La saison de la ligue féminine américaine professionnelle de basket, la WNBA, qui s’ouvre mardi, marque un tournant avec l’arrivée du phénomène Caitlin Clark, shooteuse diabolique à la popularité jamais vue dans le sport collectif féminin.
Ils étaient plus de 13.000 au Gainbridge Fieldhouse d’Indianapolis, jeudi dernier, pour un match de préparation entre Indiana Fever et Atlanta Dream, soit plus du triple de l’affluence moyenne de l’équipe locale la saison dernière.
À l’approche du début de la saison, mardi, plusieurs franchises ont décidé de déplacer leurs rencontres dans des arènes plus spacieuses ou d’ouvrir, comme à New York, les gradins supérieurs, habituellement fermés. Tout le monde veut voir Caitlin Clark, la meneuse du Fever âgée de 22 ans, à peine débarquée de l’université d’Iowa, avec laquelle elle évoluait encore il y a à peine un mois.
« Elle est comme Steph Curry », a déclaré la légende de la NBA Charles Barkley. Son audace rappelle ainsi à beaucoup le meneur des Golden State Warriors, Stephen Curry, qui a révolutionné le basket moderne. Jamais le basket féminin n’avait vu une joueuse shooter, et marquer, si régulièrement à plus de huit mètres, comme le fait Caitlin Clark.
« Le sport féminin, et le basket féminin, étaient en train de prendre leur envol et nous avions besoin de quelque chose (pour exploser). Et ce quelque chose, c’est Caitlin Clark », a expliqué l’ancienne star de la ligue Sue Bird.
Si Caitlin Clark bénéficie d’un statut à part, la WNBA accueille cette année d’autres joueuses à la fois talentueuses et charismatiques, comme Angel Reese ou Kamilla Cardoso, toutes deux sélectionnées par le Chicago Sky. Toutes veulent succéder aux doubles tenantes du titre, les Las Vegas Aces d’A’ja Wilson.
Pas de pression
Samedi, pour la réception du Fever, le New York Liberty, finaliste en titre, s’attend à battre le record de spectateurs pour un match de WNBA, a indiqué le club à l’AFP. « Nous sommes partis pour augmenter de 70% nos recettes aux guichets par rapport à l’an dernier », a indiqué une porte-parole.
« Au sein des sports qui sont traditionnellement plutôt masculins », c’est-à-dire en excluant notamment des disciplines individuelles comme gymnastique ou tennis, « c’est la plus grande star féminine qu’ont aie jamais vu », ose Michael Leeds, professeur à l’université de Temple et spécialiste de l’économie du sport féminin.
La jeune femme de 1,83 m semble s’accommoder de ce vedettariat. « Je ne ressens pas la pression de devoir porter la WNBA à un niveau qu’elle n’a jamais connu », a-t-elle dit sur la chaîne ESPN. « Je pense qu’elle y va de toutes façons. »
Pour l’universitaire, la WNBA doit, pour partie, son essor à l’évolution des relations entre sexes, qui a changé progressivement le regard posé sur le sport féminin.
En outre, la ligue capitalise, depuis quelques années, sur le développement effréné de l’industrie du sport, qui bénéficie notamment de la multiplication des canaux de diffusion, avec des chaînes et des plateformes sans cesse en recherche de contenus.
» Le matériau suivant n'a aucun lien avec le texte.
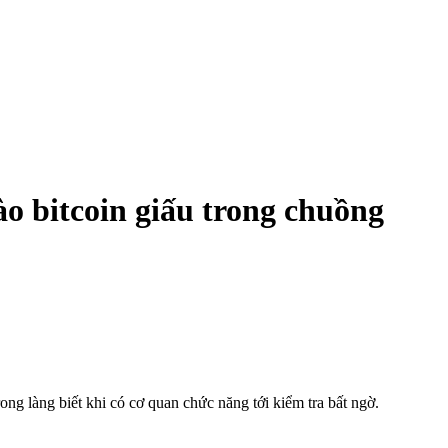
o bitcoin giấu trong chuồng
ong làng biết khi có cơ quan chức năng tới kiểm tra bất ngờ.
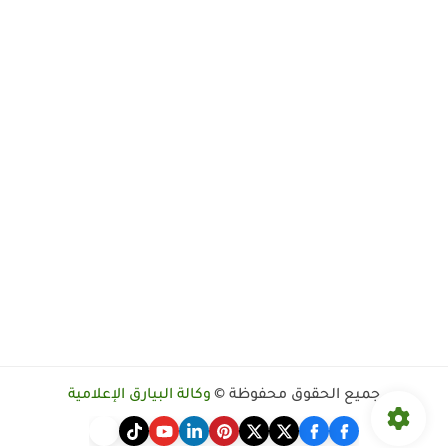
جميع الحقوق محفوظة ©
وكالة البيارق الإعلامية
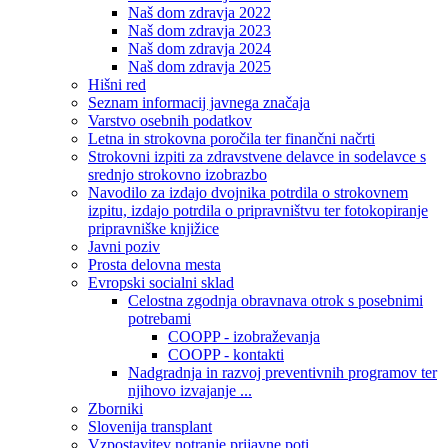
Naš dom zdravja 2022
Naš dom zdravja 2023
Naš dom zdravja 2024
Naš dom zdravja 2025
Hišni red
Seznam informacij javnega značaja
Varstvo osebnih podatkov
Letna in strokovna poročila ter finančni načrti
Strokovni izpiti za zdravstvene delavce in sodelavce s
srednjo strokovno izobrazbo
Navodilo za izdajo dvojnika potrdila o strokovnem
izpitu, izdajo potrdila o pripravništvu ter fotokopiranje
pripravniške knjižice
Javni poziv
Prosta delovna mesta
Evropski socialni sklad
Celostna zgodnja obravnava otrok s posebnimi
potrebami
COOPP - izobraževanja
COOPP - kontakti
Nadgradnja in razvoj preventivnih programov ter
njihovo izvajanje ...
Zborniki
Slovenija transplant
Vzpostavitev notranje prijavne poti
Pour investisseurs, diffuseurs mais surtout pour les fans, les ligues professionnelles féminines sont un paradis perdu, celui d’un sport accessible.
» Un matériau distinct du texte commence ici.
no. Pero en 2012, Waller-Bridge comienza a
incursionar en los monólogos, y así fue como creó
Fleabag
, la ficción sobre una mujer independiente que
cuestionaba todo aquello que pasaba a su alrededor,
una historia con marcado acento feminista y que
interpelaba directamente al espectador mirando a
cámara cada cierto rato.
« Il y a un fossé qui se creuse entre fans et athlètes, chez les hommes », souligne Michael Leeds. « Jadis, un joueur de basket professionnel gagnait 4 ou 5 fois le salaire d’un Américain moyen. Aujourd’hui, c’est 100 fois. C’est impossible de se comparer. »
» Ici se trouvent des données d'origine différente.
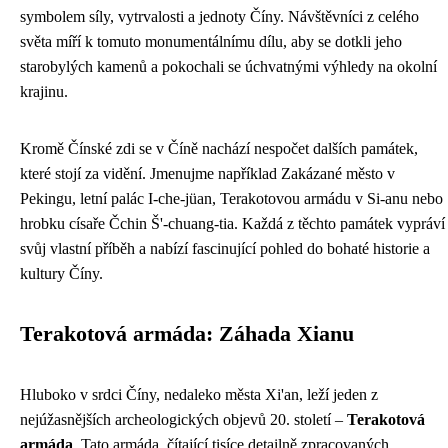
symbolem síly, vytrvalosti a jednoty Číny. Návštěvníci z celého
světa míří k tomuto monumentálnímu dílu, aby se dotkli jeho
starobylých kamenů a pokochali se úchvatnými výhledy na okolní
krajinu.
Kromě Čínské zdi se v Číně nachází nespočet dalších památek,
které stojí za vidění. Jmenujme například Zakázané město v
Pekingu, letní palác I-che-jüan, Terakotovou armádu v Si-anu nebo
hrobku císaře Čchin Š'-chuang-tia. Každá z těchto památek vypráví
svůj vlastní příběh a nabízí fascinující pohled do bohaté historie a
kultury Číny.
Terakotová armáda: Záhada Xianu
Hluboko v srdci Číny, nedaleko města Xi'an, leží jeden z
nejúžasnějších archeologických objevů 20. století –
Terakotová
armáda
. Tato armáda, čítající tisíce detailně zpracovaných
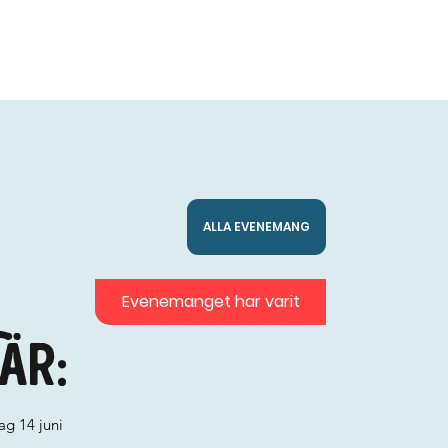
ALLA EVENEMANG
Evenemanget har varit
är:
ag 14 juni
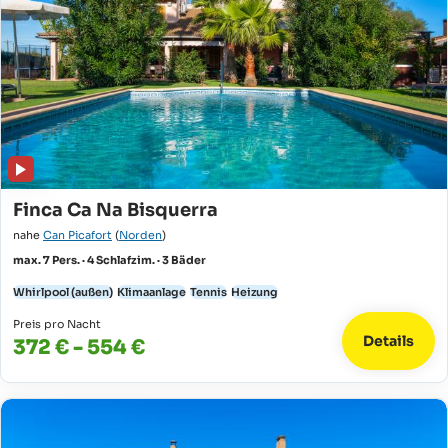
Finca Ca Na Bisquerra
nahe
Can Picafort
(
Norden
)
max. 7 Pers. · 4 Schlafzim. · 3 Bäder
Whirlpool (außen)
Klimaanlage
Tennis
Heizung
Preis pro Nacht
Details
372 € - 554 €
Selon le cabinet spécialisé, Caitlin Clark a gagné plus de 3 millions de dollars lors de sa dernière saison universitaire, uniquement grâce à des contrats publicitaires.
Mais à Indiana, son salaire, qui dépend d’une grille, ne sera que de 76.535 dollars cette année, soit à peine plus que le salaire moyen aux Etats-Unis (63.795 dollars). Dans le même temps, en NBA, aucun joueur ne gagnera cette année moins de 1,1 million de dollars pour une saison complète, 15 fois le cachet de Caitlin Clark, dont le récent passage en finale universitaire a réalisé une meilleure audience que chez les hommes, une première.
« Même si les salaires doublent ou triplent dans les années à venir », les joueuses WNBA « resteront très loin de la NBA », prévient Michael Leeds, pour qui l’enjeu, à court terme, n’est pas de rivaliser, mais de « gérer la croissance ».